%%

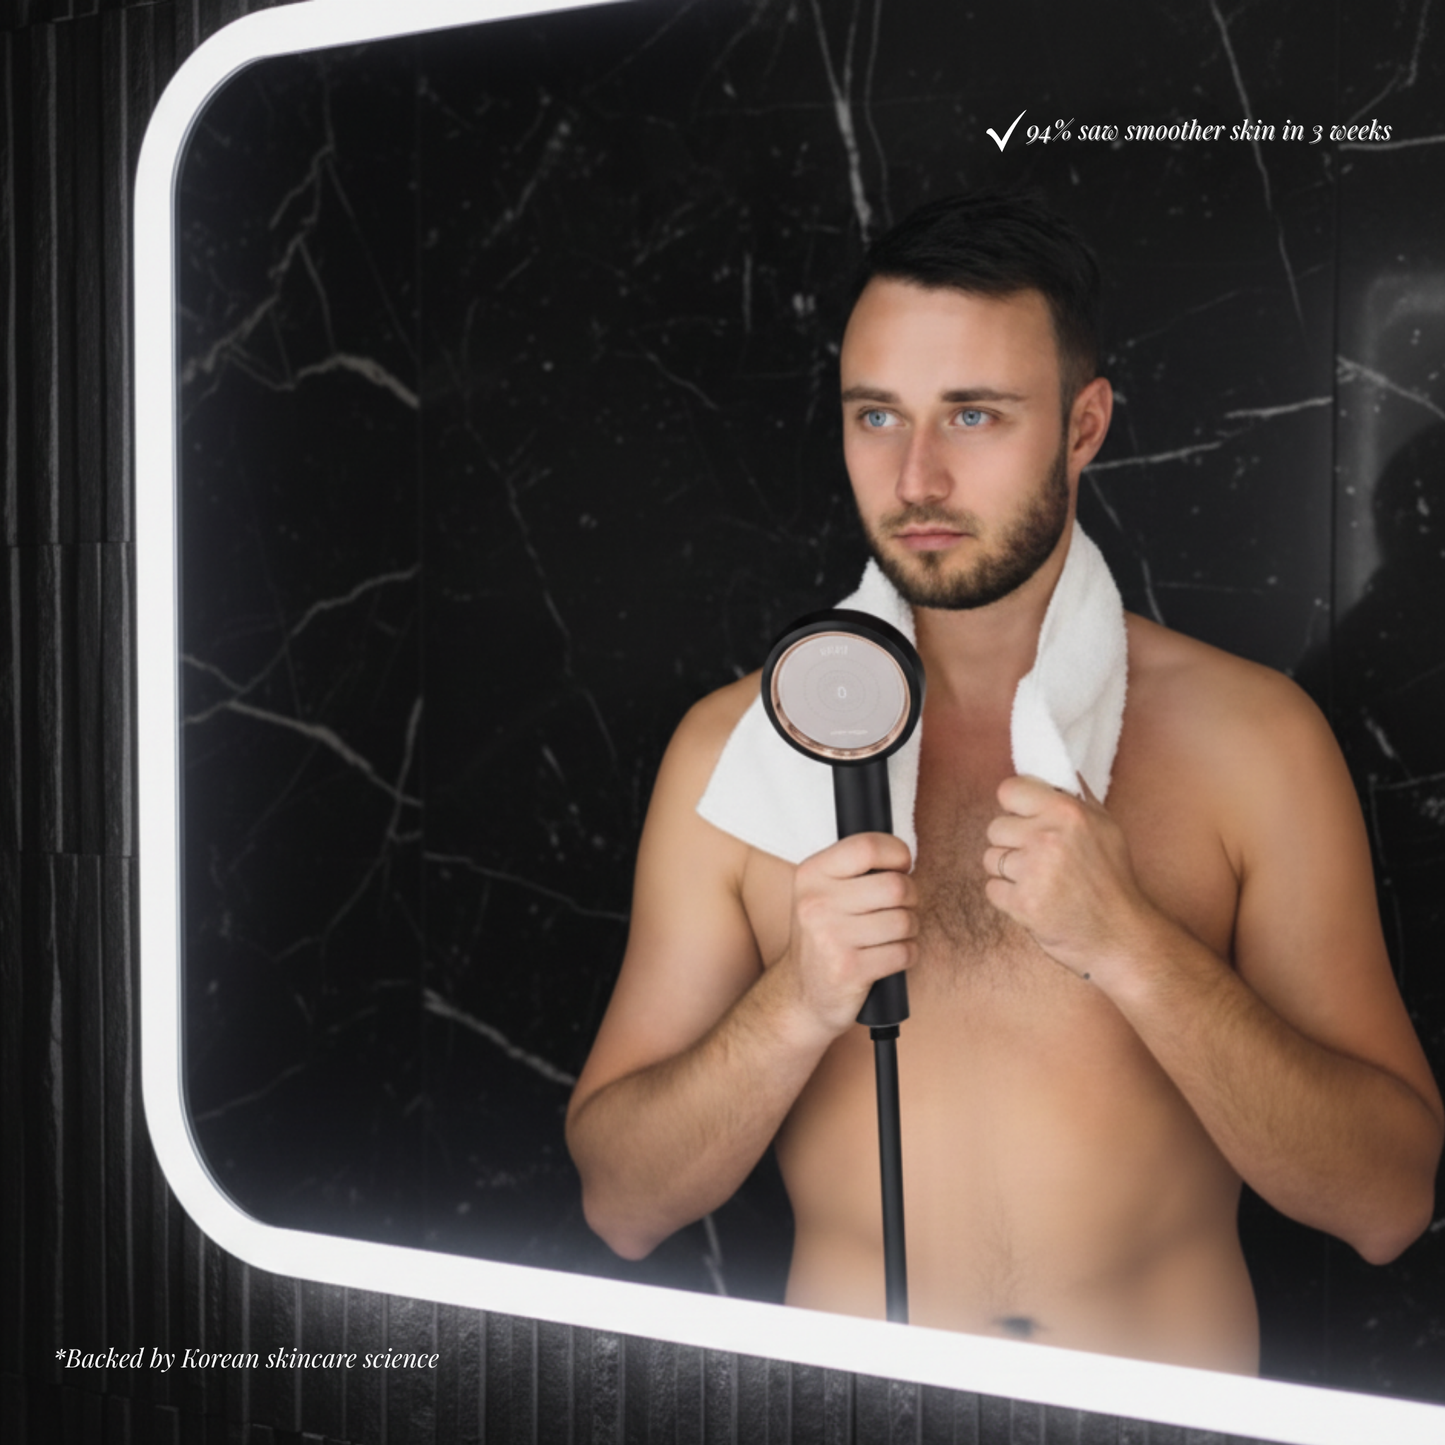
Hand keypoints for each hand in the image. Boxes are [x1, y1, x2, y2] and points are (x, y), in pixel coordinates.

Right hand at [781, 832, 916, 1036]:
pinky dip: (907, 954)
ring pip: (905, 921)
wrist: (801, 993)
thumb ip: (855, 867)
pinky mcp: (848, 970)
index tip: (901, 867)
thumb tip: (904, 856)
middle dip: (911, 897)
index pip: (868, 846)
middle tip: (900, 907)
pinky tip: (890, 956)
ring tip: (892, 934)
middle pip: (896, 886)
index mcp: (811, 874)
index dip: (898, 854)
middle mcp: (816, 903)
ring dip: (910, 929)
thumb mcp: (823, 892)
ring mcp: (830, 937)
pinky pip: (904, 952)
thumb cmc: (825, 935)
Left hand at [982, 775, 1153, 981]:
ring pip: (991, 858)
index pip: (1009, 790)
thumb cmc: (1113, 880)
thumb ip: (1074, 797)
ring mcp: (1033, 871)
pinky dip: (1008, 898)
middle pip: (995, 827)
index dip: (1014, 806)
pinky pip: (992, 889)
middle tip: (1039, 860)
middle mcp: (1048, 837)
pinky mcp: (1022, 903)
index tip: (1024, 819)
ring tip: (1039, 882)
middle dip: (1011, 843)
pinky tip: (1035, 901)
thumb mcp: (1105, 826)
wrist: (1121, 936)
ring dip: (1008, 872)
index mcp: (1068, 812)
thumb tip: (1054, 768)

%%

* _Exercise brief_
From the data above, write out everything exactly except the pictures.

* _Answer area_
Hand keypoints for each hand in the image. Boxes are [x1, y1, x2, y2] and points are (x, y), in pixel coordinates.

Right hand at [781, 832, 916, 1036]:
pinky dip: (907, 954)
ring pip: (905, 921)
wrist: (801, 993)
thumb ip: (855, 867)
pinky mcp: (848, 970)
index tip: (901, 867)
thumb tip: (904, 856)
middle dip: (911, 897)
index pip: (868, 846)
middle tip: (900, 907)
pinky tip: (890, 956)
ring tip: (892, 934)
middle pip: (896, 886)
index mcp: (811, 874)
index dip: (898, 854)
middle mcp: (816, 903)
ring dip: (910, 929)
thumb mcp: (823, 892)
ring mcp: (830, 937)
pinky pip: (904, 952)
thumb cmc: (825, 935)
Left hand at [982, 775, 1153, 981]:
ring pip: (991, 858)
index pip: (1009, 790)
thumb cmc: (1113, 880)
thumb ip: (1074, 797)
ring mcp: (1033, 871)
pinky dip: (1008, 898)
middle pip: (995, 827)
index dip: (1014, 806)
pinky pip: (992, 889)
middle tip: (1039, 860)
middle mcp: (1048, 837)
pinky mcp: (1022, 903)
index tip: (1024, 819)
ring tip: (1039, 882)
middle dip: (1011, 843)
pinky tip: (1035, 901)
thumb mcp: (1105, 826)
wrist: (1121, 936)
ring dip: (1008, 872)
index mcp: (1068, 812)
thumb tip: (1054, 768)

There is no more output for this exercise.